By Pascale Anglade
Safety on and around County College of Morris is a key concern for students and a frequent discussion topic among those who take classes at night. The school offers welcoming buildings accessible to everyone, but also has a specific office assigned to address security and welfare issues of its staff, students and visitors.
Crime on a campus may be rare, but still can happen. Public Safety personnel are available to help with timely information that empowers all members of the CCM community during daily activities and in crisis situations.
“I have a far walk to my car and I’m quite paranoid about being followed,” said Vivian Burgos, a humanities and social science student who attends evening classes at CCM.
Indeed, parking lots that are not monitored can become dangerous for night students and faculty members. In view of that, Public Safety has placed surveillance cameras and emergency phones throughout the school to help secure the premises and detect any potentially harmful incident.
If a perpetrator is looking for places to attack, the cameras will alert security guards to suspicious behavior around the cars, which might help police catch suspects if anything is stolen or vandalized.

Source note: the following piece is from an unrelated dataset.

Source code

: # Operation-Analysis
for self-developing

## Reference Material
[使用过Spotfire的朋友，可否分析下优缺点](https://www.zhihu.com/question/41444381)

Additionally, the department is responsible to intervene in any situation involving physical harm or threat. Such intervention may include assistance from outside local enforcement agencies with which they maintain a close relationship. Among other things, they also advise and update students about the school’s safety and road closing procedures particularly during severe weather forecasts, through common electronic systems including email and voicemail.
“I definitely received Titan alert emails but I haven’t got a chance yet to visit their website,” Burgos said. Getting familiar with the school’s security procedures is definitely as important as staying informed and alert for any imminent threat other than weather.
“I wouldn’t know what to do in case of an emergency here, I guess I would call my parents” Burgos said.
Harvey Jackson, director of Public Safety, wrote in an email that security guidance is disseminated to new students at orientation through the office of Campus Life. During an annual “First Year Information” event usually held in August, newly arriving freshmen receive a head start on the school’s various programs and activities. They also get a security scoop as they pick up the student identification card, parking decal and CCM’s handbook that points to the department’s web page for detailed responses to various types of emergencies.
In fact, neither the officers, nor cameras, text alerts or else can completely protect from an armed individual bent on perpetrating a crime. Hence, Public Safety has added to their homepage the “Run, Hide, Fight” video that teach people survival tips in an active shooter situation, and a Homeland Security training video on how to react quickly in response to a bomb threat call.
“But I do feel safe here,” said Liz Koenig, a liberal arts major enrolled in evening-hours courses. “They have a call box, if I have a problem I will push the alert button for assistance.”
While CCM campus feels safe, it is never completely risk free. Public Safety encourages students to review periodically the Emergency Response Guide available online to be prepared to react to different types of situations that may present themselves.
Meanwhile, to report any urgent situation call (973) 973-328-5550 on any available phone. Inside the classroom press the security button on the Cisco phone against the wall near the door. In the hallways, find a yellow emergency call box and push the HELP button. In the parking lot use one of the phone boxes or dial 911 from own phone.
The office of Public Safety is located in the 675 Route 10 building. They are open 24 hours a day, 7 days a week including holidays, to address any concerns, questions or recommendations.